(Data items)
=== Section Start ===

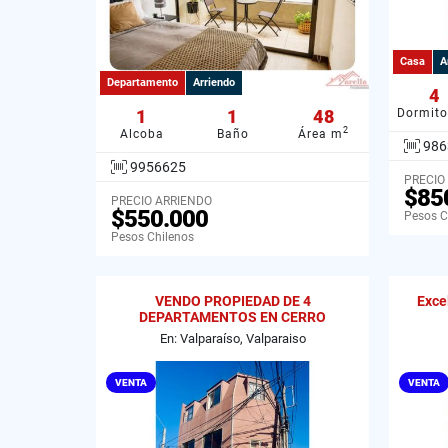
Casa
A
Departamento
Arriendo
4
1
1
48
Dormito
2
Alcoba
Baño
Área m
986
9956625
PRECIO
$85
PRECIO ARRIENDO
$550.000
Pesos C
Pesos Chilenos
VENDO PROPIEDAD DE 4
Exce
DEPARTAMENTOS EN CERRO
MESILLA, VALPARAISO
En: Valparaíso, Valparaiso
VENTA
VENTA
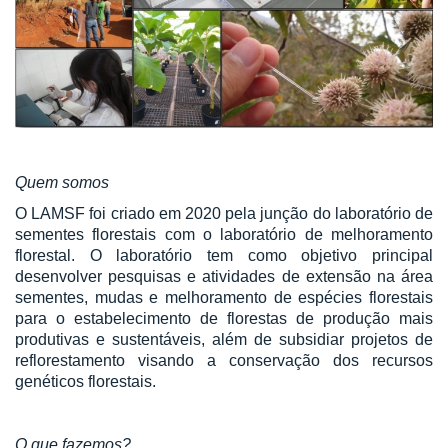
Quem somos
O LAMSF foi criado em 2020 pela junção do laboratório de
sementes florestais com o laboratório de melhoramento
florestal. O laboratório tem como objetivo principal
desenvolver pesquisas e atividades de extensão na área
sementes, mudas e melhoramento de espécies florestais
para o estabelecimento de florestas de produção mais
produtivas e sustentáveis, além de subsidiar projetos de
reflorestamento visando a conservação dos recursos
genéticos florestais.
O que fazemos?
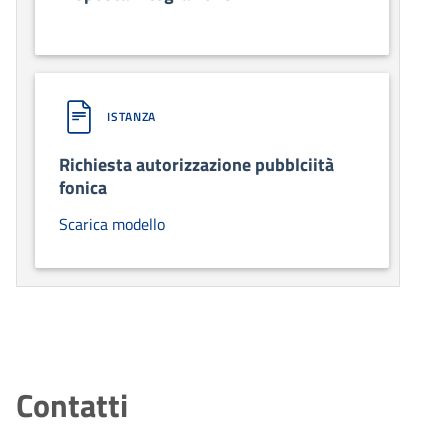
ISTANZA
Richiesta autorizzazione pubblciità
fonica
Scarica modello
Contatti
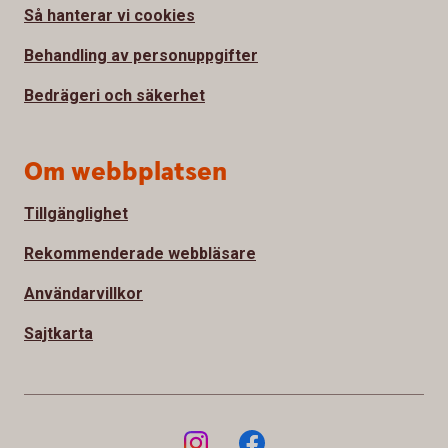
Så hanterar vi cookies
Behandling av personuppgifter
Bedrägeri och säkerhet
Om webbplatsen
Tillgänglighet
Rekommenderade webbläsare
Användarvillkor
Sajtkarta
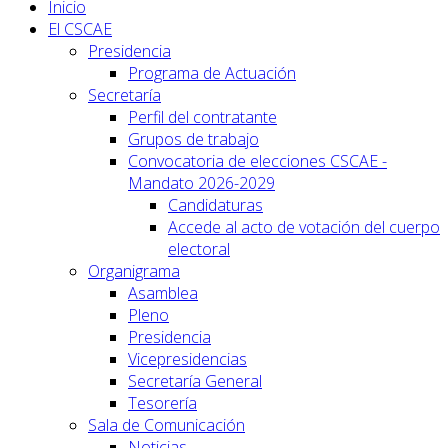
Inicio
El CSCAE
Presidencia
Programa de Actuación
Secretaría
Perfil del contratante
Grupos de trabajo
Convocatoria de elecciones CSCAE -
Mandato 2026-2029
Candidaturas
Accede al acto de votación del cuerpo
electoral
Organigrama
Asamblea
Pleno
Presidencia
Vicepresidencias
Secretaría General
Tesorería
Sala de Comunicación
Noticias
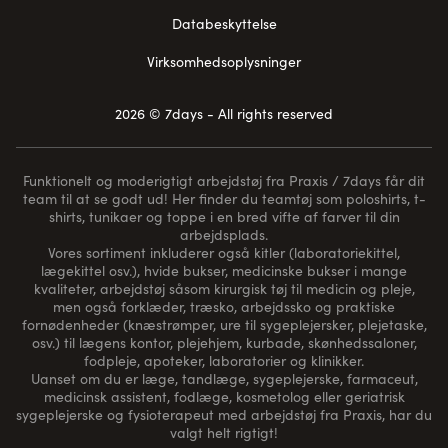
Databeskyttelse
Virksomhedsoplysninger
2026 © 7days - All rights reserved
Funktionelt og moderigtigt arbejdstøj fra Praxis / 7days får dit
team til at se godt ud! Her finder du teamtøj som poloshirts, t-
shirts, tunikaer og toppe i en bred vifte af farver til din
arbejdsplads.
Vores sortiment inkluderer også kitler (laboratoriekittel,
lægekittel osv.), hvide bukser, medicinske bukser i mange
kvaliteter, arbejdstøj såsom kirurgisk tøj til medicin og pleje,
men også forklæder, træsko, arbejdssko og praktiske
fornødenheder (
knæstrømper
, ure til sygeplejersker, plejetaske,
osv.) til lægens kontor, plejehjem, kurbade, skønhedssaloner,
fodpleje, apoteker, laboratorier og klinikker.
Uanset om du er læge, tandlæge, sygeplejerske, farmaceut,
medicinsk assistent, fodlæge, kosmetolog eller geriatrisk
sygeplejerske og fysioterapeut med arbejdstøj fra Praxis, har du
valgt helt rigtigt!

=== Section End ===

● Required action: Your answer is the exact run of lines above from the one with "VENDO PROPIEDAD DE 4" through the one with "Vores sortiment inkluderer", both ends included, minus any picture.

● Problem solution:
VENDO PROPIEDAD DE 4
Exce
DEPARTAMENTOS EN CERRO
MESILLA, VALPARAISO
En: Valparaíso, Valparaiso
VENTA
VENTA
Quem somos
O LAMSF foi criado em 2020 pela junção do laboratório de
sementes florestais com o laboratório de melhoramento
florestal. O laboratório tem como objetivo principal
desenvolver pesquisas e atividades de extensão na área
sementes, mudas e melhoramento de espécies florestais
para o estabelecimento de florestas de produção mais
produtivas e sustentáveis, além de subsidiar projetos de
reflorestamento visando a conservação dos recursos
genéticos florestais.
O que fazemos?
ISTANZA
Richiesta autorizzazione pubblciità
fonica
Scarica modello
Contatti
Så hanterar vi cookies
Behandling av personuppgifter
Bedrägeri och säkerhet
Om webbplatsen
Tillgänglighet
Rekommenderade webbläsare
Användarvillkor
Sajtkarta
Inicio
El CSCAE
Presidencia
Programa de Actuación
Secretaría
Perfil del contratante
Grupos de trabajo
Convocatoria de elecciones CSCAE -
Mandato 2026-2029
Candidaturas
Accede al acto de votación del cuerpo
electoral
Organigrama
Asamblea
Pleno
Presidencia
Vicepresidencias
Secretaría General
Tesorería
Sala de Comunicación
Noticias
Databeskyttelse
Virksomhedsoplysninger
2026 © 7days - All rights reserved
Funktionelt og moderigtigt arbejdstøj fra Praxis / 7days får dit
team til at se godt ud! Her finder du teamtøj som poloshirts, t-
shirts, tunikaer og toppe i en bred vifte af farver til din
arbejdsplads.
Vores sortiment inkluderer også kitler (laboratoriekittel,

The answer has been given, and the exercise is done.